What you will do
Rewrite everything from the line containing "pose: elev=92.9 azim=262.0" down to the line containing "Dot at: (302, 244)" in the records below as a numbered list, omitting any blank lines.

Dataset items
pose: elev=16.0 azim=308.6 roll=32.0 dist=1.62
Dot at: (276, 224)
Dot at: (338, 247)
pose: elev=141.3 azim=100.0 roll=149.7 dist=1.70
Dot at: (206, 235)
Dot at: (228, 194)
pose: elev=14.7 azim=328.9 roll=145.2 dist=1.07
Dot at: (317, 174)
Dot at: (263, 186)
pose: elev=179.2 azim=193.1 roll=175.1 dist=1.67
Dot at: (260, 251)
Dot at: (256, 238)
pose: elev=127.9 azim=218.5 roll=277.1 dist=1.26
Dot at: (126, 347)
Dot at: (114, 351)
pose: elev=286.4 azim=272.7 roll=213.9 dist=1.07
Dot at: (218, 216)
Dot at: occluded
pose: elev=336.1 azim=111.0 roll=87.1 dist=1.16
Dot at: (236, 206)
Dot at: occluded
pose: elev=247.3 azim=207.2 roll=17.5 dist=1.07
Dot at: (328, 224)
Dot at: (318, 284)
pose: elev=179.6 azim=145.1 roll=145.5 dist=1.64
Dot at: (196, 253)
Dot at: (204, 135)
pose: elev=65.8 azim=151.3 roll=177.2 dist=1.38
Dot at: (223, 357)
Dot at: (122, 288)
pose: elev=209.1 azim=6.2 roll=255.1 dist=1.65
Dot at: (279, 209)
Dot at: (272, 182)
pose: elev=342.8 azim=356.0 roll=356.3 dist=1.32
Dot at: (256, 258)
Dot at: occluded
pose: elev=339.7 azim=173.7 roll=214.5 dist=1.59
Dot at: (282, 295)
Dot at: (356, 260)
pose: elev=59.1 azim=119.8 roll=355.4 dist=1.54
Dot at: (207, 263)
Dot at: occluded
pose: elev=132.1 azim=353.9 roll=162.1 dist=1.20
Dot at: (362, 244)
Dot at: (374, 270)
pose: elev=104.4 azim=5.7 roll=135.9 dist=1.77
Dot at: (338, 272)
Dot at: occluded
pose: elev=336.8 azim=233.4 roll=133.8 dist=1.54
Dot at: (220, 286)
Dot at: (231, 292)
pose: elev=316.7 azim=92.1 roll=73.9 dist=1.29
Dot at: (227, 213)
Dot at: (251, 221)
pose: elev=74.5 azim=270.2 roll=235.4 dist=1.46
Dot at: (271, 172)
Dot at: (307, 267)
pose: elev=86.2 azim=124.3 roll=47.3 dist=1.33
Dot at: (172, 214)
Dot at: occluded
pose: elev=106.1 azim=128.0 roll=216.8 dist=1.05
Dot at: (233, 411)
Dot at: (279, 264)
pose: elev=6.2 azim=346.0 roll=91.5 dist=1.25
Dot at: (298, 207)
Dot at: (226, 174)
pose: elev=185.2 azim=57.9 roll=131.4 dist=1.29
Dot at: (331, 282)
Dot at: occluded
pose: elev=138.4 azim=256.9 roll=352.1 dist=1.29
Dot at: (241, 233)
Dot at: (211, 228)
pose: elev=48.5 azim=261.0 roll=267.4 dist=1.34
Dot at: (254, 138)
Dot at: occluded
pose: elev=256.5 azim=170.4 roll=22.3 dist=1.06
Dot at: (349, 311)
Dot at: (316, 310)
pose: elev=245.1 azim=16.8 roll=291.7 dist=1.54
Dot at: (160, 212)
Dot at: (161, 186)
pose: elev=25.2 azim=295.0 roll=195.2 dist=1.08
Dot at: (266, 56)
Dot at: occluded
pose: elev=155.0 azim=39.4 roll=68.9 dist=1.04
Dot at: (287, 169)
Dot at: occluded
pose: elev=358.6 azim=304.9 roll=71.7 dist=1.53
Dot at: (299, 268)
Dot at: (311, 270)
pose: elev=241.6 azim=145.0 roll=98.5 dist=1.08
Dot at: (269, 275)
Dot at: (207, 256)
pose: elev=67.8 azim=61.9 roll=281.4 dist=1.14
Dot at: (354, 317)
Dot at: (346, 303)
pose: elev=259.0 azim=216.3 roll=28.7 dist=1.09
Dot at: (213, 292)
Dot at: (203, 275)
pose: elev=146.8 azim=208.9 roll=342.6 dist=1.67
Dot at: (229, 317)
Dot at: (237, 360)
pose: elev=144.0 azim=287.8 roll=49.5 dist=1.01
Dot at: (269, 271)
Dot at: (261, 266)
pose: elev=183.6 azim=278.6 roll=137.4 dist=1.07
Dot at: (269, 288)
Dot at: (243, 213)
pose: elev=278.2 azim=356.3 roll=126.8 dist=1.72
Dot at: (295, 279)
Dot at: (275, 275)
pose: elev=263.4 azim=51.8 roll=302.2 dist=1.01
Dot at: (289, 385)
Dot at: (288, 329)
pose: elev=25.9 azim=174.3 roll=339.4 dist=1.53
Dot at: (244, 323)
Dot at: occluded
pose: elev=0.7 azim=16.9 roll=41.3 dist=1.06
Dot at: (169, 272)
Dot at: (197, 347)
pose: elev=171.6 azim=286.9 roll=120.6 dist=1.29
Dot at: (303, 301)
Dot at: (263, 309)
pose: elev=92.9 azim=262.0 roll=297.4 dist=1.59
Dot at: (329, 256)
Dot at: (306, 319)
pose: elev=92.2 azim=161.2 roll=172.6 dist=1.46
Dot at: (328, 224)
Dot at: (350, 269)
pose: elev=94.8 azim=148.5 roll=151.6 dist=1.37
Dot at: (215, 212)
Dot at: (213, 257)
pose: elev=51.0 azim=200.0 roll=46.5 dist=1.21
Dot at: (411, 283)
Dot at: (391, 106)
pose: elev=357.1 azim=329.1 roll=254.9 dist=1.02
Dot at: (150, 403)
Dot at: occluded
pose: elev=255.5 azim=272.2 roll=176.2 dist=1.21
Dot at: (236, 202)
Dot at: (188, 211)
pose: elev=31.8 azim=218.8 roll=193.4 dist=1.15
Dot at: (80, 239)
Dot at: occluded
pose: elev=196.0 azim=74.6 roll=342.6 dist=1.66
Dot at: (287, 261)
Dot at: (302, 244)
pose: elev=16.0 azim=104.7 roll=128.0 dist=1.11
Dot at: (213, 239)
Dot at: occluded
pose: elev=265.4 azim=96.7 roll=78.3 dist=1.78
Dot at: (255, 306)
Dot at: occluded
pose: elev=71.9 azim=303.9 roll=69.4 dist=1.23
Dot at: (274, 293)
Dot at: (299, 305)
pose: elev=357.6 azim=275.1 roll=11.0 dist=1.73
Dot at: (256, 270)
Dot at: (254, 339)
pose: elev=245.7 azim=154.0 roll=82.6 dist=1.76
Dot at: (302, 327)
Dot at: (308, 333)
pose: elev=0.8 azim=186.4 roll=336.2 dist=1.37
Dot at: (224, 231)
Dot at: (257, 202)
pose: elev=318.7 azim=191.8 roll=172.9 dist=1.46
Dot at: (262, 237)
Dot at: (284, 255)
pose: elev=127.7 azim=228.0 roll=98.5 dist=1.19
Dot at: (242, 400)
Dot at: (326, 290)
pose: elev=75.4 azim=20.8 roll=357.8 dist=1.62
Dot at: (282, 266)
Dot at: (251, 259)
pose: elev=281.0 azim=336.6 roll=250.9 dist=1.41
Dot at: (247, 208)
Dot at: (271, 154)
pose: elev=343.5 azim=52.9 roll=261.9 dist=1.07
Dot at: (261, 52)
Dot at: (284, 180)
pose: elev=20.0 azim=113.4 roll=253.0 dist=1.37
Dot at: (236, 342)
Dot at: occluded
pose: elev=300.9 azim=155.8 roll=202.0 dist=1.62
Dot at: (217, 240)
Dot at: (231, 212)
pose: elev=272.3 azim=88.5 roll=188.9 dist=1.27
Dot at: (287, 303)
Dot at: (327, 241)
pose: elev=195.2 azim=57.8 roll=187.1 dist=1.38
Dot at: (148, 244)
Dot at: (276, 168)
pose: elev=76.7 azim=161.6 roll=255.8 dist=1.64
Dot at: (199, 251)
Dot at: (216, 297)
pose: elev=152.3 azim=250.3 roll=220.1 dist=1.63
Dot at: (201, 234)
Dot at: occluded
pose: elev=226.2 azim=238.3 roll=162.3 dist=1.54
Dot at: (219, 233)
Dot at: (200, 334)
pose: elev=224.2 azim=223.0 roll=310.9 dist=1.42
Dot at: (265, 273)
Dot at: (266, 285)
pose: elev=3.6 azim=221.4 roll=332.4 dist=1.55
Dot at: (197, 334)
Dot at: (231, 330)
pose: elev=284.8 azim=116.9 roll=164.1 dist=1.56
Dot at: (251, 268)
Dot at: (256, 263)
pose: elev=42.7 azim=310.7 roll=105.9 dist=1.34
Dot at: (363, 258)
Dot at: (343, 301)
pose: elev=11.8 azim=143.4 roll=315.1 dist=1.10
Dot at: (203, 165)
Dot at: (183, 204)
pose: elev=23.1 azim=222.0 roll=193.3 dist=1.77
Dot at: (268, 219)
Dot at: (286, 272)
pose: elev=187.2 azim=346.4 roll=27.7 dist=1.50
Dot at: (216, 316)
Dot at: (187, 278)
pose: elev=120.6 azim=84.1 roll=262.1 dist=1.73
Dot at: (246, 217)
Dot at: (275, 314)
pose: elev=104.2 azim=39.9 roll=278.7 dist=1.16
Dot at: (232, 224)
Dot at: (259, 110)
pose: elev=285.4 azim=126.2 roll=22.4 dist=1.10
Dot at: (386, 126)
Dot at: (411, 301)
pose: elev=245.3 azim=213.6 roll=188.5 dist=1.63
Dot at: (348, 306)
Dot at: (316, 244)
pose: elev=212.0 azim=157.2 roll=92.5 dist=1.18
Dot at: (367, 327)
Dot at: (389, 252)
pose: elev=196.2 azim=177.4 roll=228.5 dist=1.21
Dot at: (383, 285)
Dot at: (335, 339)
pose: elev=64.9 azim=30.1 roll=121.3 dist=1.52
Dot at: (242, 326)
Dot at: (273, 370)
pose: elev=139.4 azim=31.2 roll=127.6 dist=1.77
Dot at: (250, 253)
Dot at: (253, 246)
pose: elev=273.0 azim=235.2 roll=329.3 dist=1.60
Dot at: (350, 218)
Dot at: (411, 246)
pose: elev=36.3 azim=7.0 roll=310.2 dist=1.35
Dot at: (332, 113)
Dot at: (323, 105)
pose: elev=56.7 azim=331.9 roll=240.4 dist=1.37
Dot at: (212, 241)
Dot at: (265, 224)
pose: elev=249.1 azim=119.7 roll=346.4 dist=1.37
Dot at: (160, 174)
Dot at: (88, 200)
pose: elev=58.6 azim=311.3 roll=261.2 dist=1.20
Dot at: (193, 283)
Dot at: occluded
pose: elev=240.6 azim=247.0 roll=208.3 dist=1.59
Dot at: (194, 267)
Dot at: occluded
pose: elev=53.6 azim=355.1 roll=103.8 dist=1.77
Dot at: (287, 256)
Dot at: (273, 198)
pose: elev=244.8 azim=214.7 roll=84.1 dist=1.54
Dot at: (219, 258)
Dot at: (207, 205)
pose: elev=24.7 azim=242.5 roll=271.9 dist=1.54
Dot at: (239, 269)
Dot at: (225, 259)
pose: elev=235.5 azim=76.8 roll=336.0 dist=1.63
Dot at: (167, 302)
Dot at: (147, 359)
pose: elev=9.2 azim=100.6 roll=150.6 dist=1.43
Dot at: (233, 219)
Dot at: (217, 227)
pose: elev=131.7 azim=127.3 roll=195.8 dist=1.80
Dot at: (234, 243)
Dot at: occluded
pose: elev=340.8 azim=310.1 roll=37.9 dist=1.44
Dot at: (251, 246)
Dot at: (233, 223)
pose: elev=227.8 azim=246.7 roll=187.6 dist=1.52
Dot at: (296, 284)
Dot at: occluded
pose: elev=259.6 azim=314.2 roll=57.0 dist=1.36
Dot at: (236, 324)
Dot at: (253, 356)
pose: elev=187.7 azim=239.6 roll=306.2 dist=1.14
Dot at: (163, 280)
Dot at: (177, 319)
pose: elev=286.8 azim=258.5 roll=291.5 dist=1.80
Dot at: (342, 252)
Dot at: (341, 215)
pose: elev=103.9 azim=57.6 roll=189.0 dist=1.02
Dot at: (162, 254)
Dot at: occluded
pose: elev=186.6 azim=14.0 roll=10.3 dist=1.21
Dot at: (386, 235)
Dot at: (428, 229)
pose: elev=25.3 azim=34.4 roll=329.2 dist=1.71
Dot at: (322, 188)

Task result
1. pose: elev=92.9 azim=262.0 roll=297.4 dist=1.59
2. Dot at: (329, 256)
3. Dot at: (306, 319)
4. pose: elev=92.2 azim=161.2 roll=172.6 dist=1.46
5. Dot at: (328, 224)
6. Dot at: (350, 269)
7. pose: elev=94.8 azim=148.5 roll=151.6 dist=1.37
8. Dot at: (215, 212)
9. Dot at: (213, 257)
10. pose: elev=51.0 azim=200.0 roll=46.5 dist=1.21
11. Dot at: (411, 283)
12. Dot at: (391, 106)
13. pose: elev=357.1 azim=329.1 roll=254.9 dist=1.02
14. Dot at: (150, 403)
15. Dot at: occluded
16. pose: elev=255.5 azim=272.2 roll=176.2 dist=1.21
17. Dot at: (236, 202)
18. Dot at: (188, 211)
19. pose: elev=31.8 azim=218.8 roll=193.4 dist=1.15
20. Dot at: (80, 239)
21. Dot at: occluded
22. pose: elev=196.0 azim=74.6 roll=342.6 dist=1.66
23. Dot at: (287, 261)
24. Dot at: (302, 244)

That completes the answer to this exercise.